● **WHAT IS BEING ASKED**: The entries below are to be repeated exactly, and their pictures left out.

● **RECORDS FOR THIS TASK**:
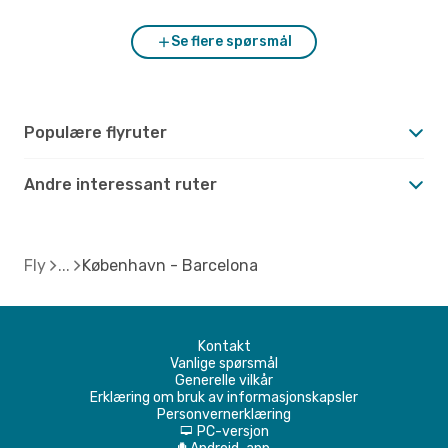
Se flere spørsmål
Populære flyruter
Andre interessant ruter
Fly
København - Barcelona
Kontakt
Vanlige spørsmål
Generelle vilkår
Erklæring om bruk av informasjonskapsler
Personvernerklæring
PC-versjon
d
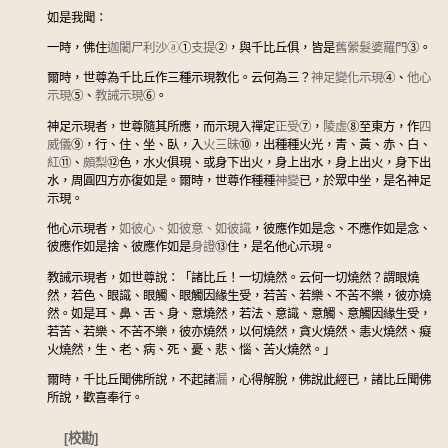
如是我聞：
一時，佛住
迦闍尸利沙
ⓐ
①
支提
②
，與千比丘俱，皆是
舊縈髮婆羅門
③
。
爾時，世尊為千比丘作三種示現教化。云何為三？
神足變化示現
④
、
他心
示現
⑤
、
教誡示現
⑥
。
神足示現者，世尊隨其所應，而示現入禪定
正受
⑦
，
陵虛
⑧
至東方，作
四
威儀
⑨
，行、住、坐、臥，入
火三昧
⑩
，出種種火光，青、黃、赤、白、
紅
⑪
、
頗梨
⑫
色，水火俱現、或身下出火，身上出水，身上出火，身下出
水，周圓四方亦復如是。爾時，世尊作種種
神變
已，於眾中坐，是名神足
示現。
他心示現者，
如彼心、如彼意、如彼識
，彼應作如是念、不應作如是念、
彼應作如是捨、彼應作如是
身證
⑬
住，是名他心示現。
教誡示現者，如世尊說：「諸比丘！一切燒然。云何一切燒然？謂眼燒
然，若色、眼識、眼觸、眼觸因緣生受，若苦、若樂、不苦不樂，彼亦燒
然。如是耳、鼻、舌、身、意燒然，若法、意識、意觸、意觸因緣生受，
若苦、若樂、不苦不樂，彼亦燒然，以何燒然，貪火燒然、恚火燒然、癡
火燒然，生、老、病、死、憂、悲、惱、苦火燒然。」
爾時，千比丘聞佛所說，不起諸
漏
，心得解脫，佛說此經已，諸比丘聞佛
所說，歡喜奉行。
[校勘]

● **SOLUTION FOR THIS TASK**:
Se flere spørsmål
Populære flyruter
Andre interessant ruter
Fly
København - Barcelona
Kontakt
Vanlige spørsmål
Generelle vilkår
Erklæring om bruk av informasjonskapsler
Personvernerklæring
PC-versjon
d
如是我聞：
一時，佛住
迦闍尸利沙
ⓐ
①
支提
②
，與千比丘俱，皆是
舊縈髮婆羅門
③
。
爾時，世尊為千比丘作三種示現教化。云何為三？
神足變化示現
④
、
他心
示現
⑤
、
教誡示現
⑥
。
神足示現者，世尊隨其所應，而示現入禪定
正受
⑦
，
陵虛
⑧
至東方，作
四
威儀
⑨
，行、住、坐、臥，入
火三昧
⑩
，出種種火光，青、黃、赤、白、
紅
⑪
、
頗梨
⑫
色，水火俱現、或身下出火，身上出水，身上出火，身下出
水，周圓四方亦復如是。爾時，世尊作種種
神變
已，於眾中坐，是名神足
示現。
他心示現者，
如彼心、如彼意、如彼識
，彼應作如是念、不應作如是念、
彼應作如是捨、彼應作如是
身證
⑬
住，是名他心示現。
教誡示現者，如世尊說：「諸比丘！一切燒然。云何一切燒然？謂眼燒
然，若色、眼識、眼觸、眼觸因緣生受，若苦、若樂、不苦不樂，彼亦燒
然。如是耳、鼻、舌、身、意燒然，若法、意識、意觸、意觸因緣生受，
若苦、若樂、不苦不樂，彼亦燒然，以何燒然，貪火燒然、恚火燒然、癡
火燒然，生、老、病、死、憂、悲、惱、苦火燒然。」
爾時，千比丘聞佛所說，不起諸
漏
，心得解脫，佛說此經已，諸比丘聞佛
所說，歡喜奉行。
[校勘]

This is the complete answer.